▸ **Task brief**
Take every entry below and copy it out word for word.

▸ **Provided material**

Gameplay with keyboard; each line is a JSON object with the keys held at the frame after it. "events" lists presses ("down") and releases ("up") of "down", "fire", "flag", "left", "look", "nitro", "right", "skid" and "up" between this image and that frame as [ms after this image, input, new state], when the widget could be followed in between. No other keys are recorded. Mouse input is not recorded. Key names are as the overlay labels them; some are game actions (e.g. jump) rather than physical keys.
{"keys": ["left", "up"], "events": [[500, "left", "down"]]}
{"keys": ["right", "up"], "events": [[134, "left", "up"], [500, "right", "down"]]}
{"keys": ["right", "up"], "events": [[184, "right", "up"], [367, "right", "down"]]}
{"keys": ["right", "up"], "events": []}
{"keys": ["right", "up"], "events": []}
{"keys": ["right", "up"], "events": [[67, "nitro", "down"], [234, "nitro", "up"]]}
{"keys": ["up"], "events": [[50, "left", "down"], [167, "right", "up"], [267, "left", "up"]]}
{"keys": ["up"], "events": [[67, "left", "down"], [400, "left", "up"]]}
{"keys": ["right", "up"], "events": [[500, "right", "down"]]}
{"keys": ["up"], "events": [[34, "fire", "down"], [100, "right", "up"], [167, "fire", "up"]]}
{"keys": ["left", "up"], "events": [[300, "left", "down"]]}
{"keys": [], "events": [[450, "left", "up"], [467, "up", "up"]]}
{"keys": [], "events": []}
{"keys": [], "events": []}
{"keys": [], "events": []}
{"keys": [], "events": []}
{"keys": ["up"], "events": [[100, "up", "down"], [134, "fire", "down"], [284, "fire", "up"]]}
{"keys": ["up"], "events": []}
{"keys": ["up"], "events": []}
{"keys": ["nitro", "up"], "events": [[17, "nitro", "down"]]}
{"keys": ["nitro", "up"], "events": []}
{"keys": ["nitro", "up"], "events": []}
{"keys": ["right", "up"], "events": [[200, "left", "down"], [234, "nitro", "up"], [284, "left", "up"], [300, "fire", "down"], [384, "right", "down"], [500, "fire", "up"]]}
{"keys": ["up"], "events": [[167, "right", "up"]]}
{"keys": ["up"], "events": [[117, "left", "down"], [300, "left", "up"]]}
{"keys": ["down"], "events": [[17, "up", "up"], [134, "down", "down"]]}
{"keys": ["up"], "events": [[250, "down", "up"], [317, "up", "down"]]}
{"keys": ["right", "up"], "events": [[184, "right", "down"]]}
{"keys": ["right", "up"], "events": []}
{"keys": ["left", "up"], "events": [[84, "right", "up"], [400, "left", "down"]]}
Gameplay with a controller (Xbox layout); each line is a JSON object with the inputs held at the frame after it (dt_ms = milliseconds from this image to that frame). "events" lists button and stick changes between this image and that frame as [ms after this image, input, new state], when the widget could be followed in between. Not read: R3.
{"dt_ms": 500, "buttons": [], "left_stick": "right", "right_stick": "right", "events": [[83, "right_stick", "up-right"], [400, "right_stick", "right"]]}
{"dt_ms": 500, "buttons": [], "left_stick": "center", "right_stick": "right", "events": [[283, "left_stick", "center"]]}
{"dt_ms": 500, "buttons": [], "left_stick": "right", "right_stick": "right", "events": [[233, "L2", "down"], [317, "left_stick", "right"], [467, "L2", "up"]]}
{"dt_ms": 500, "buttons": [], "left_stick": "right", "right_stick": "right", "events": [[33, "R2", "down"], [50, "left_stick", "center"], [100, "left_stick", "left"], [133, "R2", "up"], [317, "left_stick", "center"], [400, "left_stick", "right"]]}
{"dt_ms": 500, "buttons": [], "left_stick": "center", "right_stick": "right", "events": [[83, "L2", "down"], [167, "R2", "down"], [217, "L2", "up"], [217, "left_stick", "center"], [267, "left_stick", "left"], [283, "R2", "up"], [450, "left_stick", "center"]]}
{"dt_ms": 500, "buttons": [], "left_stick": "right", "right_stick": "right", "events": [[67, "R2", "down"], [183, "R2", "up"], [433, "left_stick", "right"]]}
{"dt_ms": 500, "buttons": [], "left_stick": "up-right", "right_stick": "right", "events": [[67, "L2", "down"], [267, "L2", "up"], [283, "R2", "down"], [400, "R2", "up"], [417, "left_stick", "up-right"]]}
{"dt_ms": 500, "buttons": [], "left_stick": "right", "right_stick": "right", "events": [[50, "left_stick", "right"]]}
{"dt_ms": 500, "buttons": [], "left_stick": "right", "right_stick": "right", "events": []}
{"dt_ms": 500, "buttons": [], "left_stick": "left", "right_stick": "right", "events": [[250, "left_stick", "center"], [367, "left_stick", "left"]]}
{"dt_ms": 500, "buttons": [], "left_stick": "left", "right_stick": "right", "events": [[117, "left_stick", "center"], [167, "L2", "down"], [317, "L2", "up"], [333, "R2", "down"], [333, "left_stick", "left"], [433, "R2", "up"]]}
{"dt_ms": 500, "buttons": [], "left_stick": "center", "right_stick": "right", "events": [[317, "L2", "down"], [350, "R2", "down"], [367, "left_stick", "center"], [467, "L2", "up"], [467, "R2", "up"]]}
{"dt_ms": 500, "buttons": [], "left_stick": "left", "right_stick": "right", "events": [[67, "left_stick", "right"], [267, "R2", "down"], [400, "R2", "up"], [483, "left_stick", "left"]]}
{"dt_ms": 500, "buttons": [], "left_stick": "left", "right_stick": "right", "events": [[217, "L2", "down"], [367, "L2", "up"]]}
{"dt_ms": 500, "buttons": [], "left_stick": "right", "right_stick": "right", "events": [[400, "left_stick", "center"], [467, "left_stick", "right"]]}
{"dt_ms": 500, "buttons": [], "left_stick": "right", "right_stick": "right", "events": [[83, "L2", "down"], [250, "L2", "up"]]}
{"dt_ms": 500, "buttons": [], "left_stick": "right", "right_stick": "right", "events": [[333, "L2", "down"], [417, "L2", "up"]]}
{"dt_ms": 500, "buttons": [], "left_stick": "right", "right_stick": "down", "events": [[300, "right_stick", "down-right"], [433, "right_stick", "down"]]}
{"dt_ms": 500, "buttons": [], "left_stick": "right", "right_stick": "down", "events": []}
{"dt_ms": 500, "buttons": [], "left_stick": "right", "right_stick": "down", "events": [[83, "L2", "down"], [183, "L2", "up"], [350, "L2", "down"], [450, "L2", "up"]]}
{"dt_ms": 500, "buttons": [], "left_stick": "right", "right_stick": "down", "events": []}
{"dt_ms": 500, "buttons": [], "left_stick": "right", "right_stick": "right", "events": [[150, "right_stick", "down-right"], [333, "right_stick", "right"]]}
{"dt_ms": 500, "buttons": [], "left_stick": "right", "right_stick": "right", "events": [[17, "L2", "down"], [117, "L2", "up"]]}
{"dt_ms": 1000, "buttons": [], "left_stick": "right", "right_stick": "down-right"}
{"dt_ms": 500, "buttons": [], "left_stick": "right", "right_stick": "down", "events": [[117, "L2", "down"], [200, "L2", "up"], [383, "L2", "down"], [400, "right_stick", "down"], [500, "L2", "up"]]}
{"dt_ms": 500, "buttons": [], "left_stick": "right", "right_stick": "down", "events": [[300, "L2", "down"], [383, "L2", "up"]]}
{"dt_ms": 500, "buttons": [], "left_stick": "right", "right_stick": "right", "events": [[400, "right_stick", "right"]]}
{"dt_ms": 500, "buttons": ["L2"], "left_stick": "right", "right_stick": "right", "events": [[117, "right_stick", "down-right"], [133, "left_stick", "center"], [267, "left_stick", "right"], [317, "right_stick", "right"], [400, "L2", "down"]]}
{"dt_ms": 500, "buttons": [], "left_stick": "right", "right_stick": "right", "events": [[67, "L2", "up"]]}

▸ **Task output**
Gameplay with keyboard; each line is a JSON object with the keys held at the frame after it. "events" lists presses ("down") and releases ("up") of "down", "fire", "flag", "left", "look", "nitro", "right", "skid" and "up" between this image and that frame as [ms after this image, input, new state], when the widget could be followed in between. No other keys are recorded. Mouse input is not recorded. Key names are as the overlay labels them; some are game actions (e.g. jump) rather than physical keys.
{"keys": ["left", "up"], "events": [[500, "left", "down"]]}
{"keys": ["right", "up"], "events": [[134, "left", "up"], [500, "right", "down"]]}
{"keys": ["right", "up"], "events": [[184, "right", "up"], [367, "right", "down"]]}
{"keys": ["right", "up"], "events": []}
{"keys": ["right", "up"], "events": []}
{"keys": ["right", "up"], "events": [[67, "nitro", "down"], [234, "nitro", "up"]]}
{"keys": ["up"], "events": [[50, "left", "down"], [167, "right", "up"], [267, "left", "up"]]}
{"keys": ["up"], "events": [[67, "left", "down"], [400, "left", "up"]]}
{"keys": ["right", "up"], "events": [[500, "right", "down"]]}
{"keys": ["up"], "events": [[34, "fire", "down"], [100, "right", "up"], [167, "fire", "up"]]}
{"keys": ["left", "up"], "events": [[300, "left", "down"]]}
{"keys": [], "events": [[450, "left", "up"], [467, "up", "up"]]}
{"keys": [], "events": []}
{"keys": [], "events": []}
{"keys": [], "events": []}
{"keys": [], "events": []}
{"keys": ["up"], "events": [[100, "up", "down"], [134, "fire", "down"], [284, "fire", "up"]]}
{"keys": ["up"], "events": []}
{"keys": ["up"], "events": []}
{"keys": ["nitro", "up"], "events": [[17, "nitro", "down"]]}
{"keys": ["nitro", "up"], "events": []}
{"keys": ["nitro", "up"], "events": []}
{"keys": ["right", "up"], "events": [[200, "left", "down"], [234, "nitro", "up"], [284, "left", "up"], [300, "fire", "down"], [384, "right", "down"], [500, "fire", "up"]]}
{"keys": ["up"], "events": [[167, "right", "up"]]}
{"keys": ["up"], "events": [[117, "left", "down"], [300, "left", "up"]]}
{"keys": ["down"], "events": [[17, "up", "up"], [134, "down", "down"]]}
{"keys": ["up"], "events": [[250, "down", "up"], [317, "up", "down"]]}
{"keys": ["right", "up"], "events": [[184, "right", "down"]]}
{"keys": ["right", "up"], "events": []}
{"keys": ["left", "up"], "events": [[84, "right", "up"], [400, "left", "down"]]}
Gameplay with a controller (Xbox layout); each line is a JSON object with the inputs held at the frame after it (dt_ms = milliseconds from this image to that frame). "events" lists button and stick changes between this image and that frame as [ms after this image, input, new state], when the widget could be followed in between. Not read: R3.
{"dt_ms": 500, "buttons": [], "left_stick": "right", "right_stick": "right", "events": [[83, "right_stick", "up-right"], [400, "right_stick", "right"]]}
{"dt_ms": 500, "buttons": [], "left_stick": "center", "right_stick": "right", "events": [[283, "left_stick", "center"]]}
{"dt_ms": 500, "buttons": [], "left_stick": "right", "right_stick": "right", "events": [[233, "L2", "down"], [317, "left_stick", "right"], [467, "L2", "up"]]}
{"dt_ms": 500, "buttons": [], "left_stick": "right", "right_stick": "right", "events": [[33, "R2", "down"], [50, "left_stick", "center"], [100, "left_stick", "left"], [133, "R2", "up"], [317, "left_stick", "center"], [400, "left_stick", "right"]]}
{"dt_ms": 500, "buttons": [], "left_stick": "center", "right_stick": "right", "events": [[83, "L2", "down"], [167, "R2", "down"], [217, "L2", "up"], [217, "left_stick", "center"], [267, "left_stick", "left"], [283, "R2", "up"], [450, "left_stick", "center"]]}
{"dt_ms": 500, "buttons": [], "left_stick": "right", "right_stick": "right", "events": [[67, "R2", "down"], [183, "R2", "up"], [433, "left_stick", "right"]]}
{"dt_ms": 500, "buttons": [], "left_stick": "up-right", "right_stick": "right", "events": [[67, "L2", "down"], [267, "L2", "up"], [283, "R2", "down"], [400, "R2", "up"], [417, "left_stick", "up-right"]]}
{"dt_ms": 500, "buttons": [], "left_stick": "right", "right_stick": "right", "events": [[50, "left_stick", "right"]]}
{"dt_ms": 500, "buttons": [], "left_stick": "right", "right_stick": "right", "events": []}
{"dt_ms": 500, "buttons": [], "left_stick": "left", "right_stick": "right", "events": [[250, "left_stick", "center"], [367, "left_stick", "left"]]}
{"dt_ms": 500, "buttons": [], "left_stick": "left", "right_stick": "right", "events": [[117, "left_stick", "center"], [167, "L2", "down"], [317, "L2", "up"], [333, "R2", "down"], [333, "left_stick", "left"], [433, "R2", "up"]]}
{"dt_ms": 500, "buttons": [], "left_stick": "center", "right_stick": "right", "events": [[317, "L2", "down"], [350, "R2", "down"], [367, "left_stick", "center"], [467, "L2", "up"], [467, "R2", "up"]]}
{"dt_ms": 500, "buttons": [], "left_stick": "left", "right_stick": "right", "events": [[67, "left_stick", "right"], [267, "R2", "down"], [400, "R2", "up"], [483, "left_stick", "left"]]}
{"dt_ms": 500, "buttons": [], "left_stick": "left", "right_stick": "right", "events": [[217, "L2", "down"], [367, "L2", "up"]]}
{"dt_ms": 500, "buttons": [], "left_stick": "right", "right_stick": "right", "events": [[400, "left_stick", "center"], [467, "left_stick", "right"]]}
{"dt_ms": 500, "buttons": [], "left_stick": "right", "right_stick": "right", "events": [[83, "L2", "down"], [250, "L2", "up"]]}
{"dt_ms": 500, "buttons": [], "left_stick": "right", "right_stick": "right", "events": [[333, "L2", "down"], [417, "L2", "up"]]}
{"dt_ms": 500, "buttons": [], "left_stick": "right", "right_stick": "down", "events": [[300, "right_stick", "down-right"], [433, "right_stick", "down"]]}
{"dt_ms": 500, "buttons": [], "left_stick": "right", "right_stick": "down", "events": []}
{"dt_ms": 500, "buttons": [], "left_stick": "right", "right_stick": "down", "events": [[83, "L2", "down"], [183, "L2", "up"], [350, "L2", "down"], [450, "L2", "up"]]}
{"dt_ms": 500, "buttons": [], "left_stick": "right", "right_stick": "down", "events": []}
{"dt_ms": 500, "buttons": [], "left_stick": "right", "right_stick": "right", "events": [[150, "right_stick", "down-right"], [333, "right_stick", "right"]]}
{"dt_ms": 500, "buttons": [], "left_stick": "right", "right_stick": "right", "events": [[17, "L2", "down"], [117, "L2", "up"]]}
{"dt_ms": 1000, "buttons": [], "left_stick": "right", "right_stick": "down-right"}
{"dt_ms": 500, "buttons": [], "left_stick": "right", "right_stick": "down", "events": [[117, "L2", "down"], [200, "L2", "up"], [383, "L2", "down"], [400, "right_stick", "down"], [500, "L2", "up"]]}
{"dt_ms": 500, "buttons": [], "left_stick": "right", "right_stick": "down", "events": [[300, "L2", "down"], [383, "L2", "up"]]}
{"dt_ms": 500, "buttons": [], "left_stick": "right", "right_stick": "right", "events": [[400, "right_stick", "right"]]}
{"dt_ms": 500, "buttons": ["L2"], "left_stick": "right", "right_stick": "right", "events": [[117, "right_stick", "down-right"], [133, "left_stick", "center"], [267, "left_stick", "right"], [317, "right_stick", "right"], [400, "L2", "down"]]}
{"dt_ms": 500, "buttons": [], "left_stick": "right", "right_stick": "right", "events": [[67, "L2", "up"]]}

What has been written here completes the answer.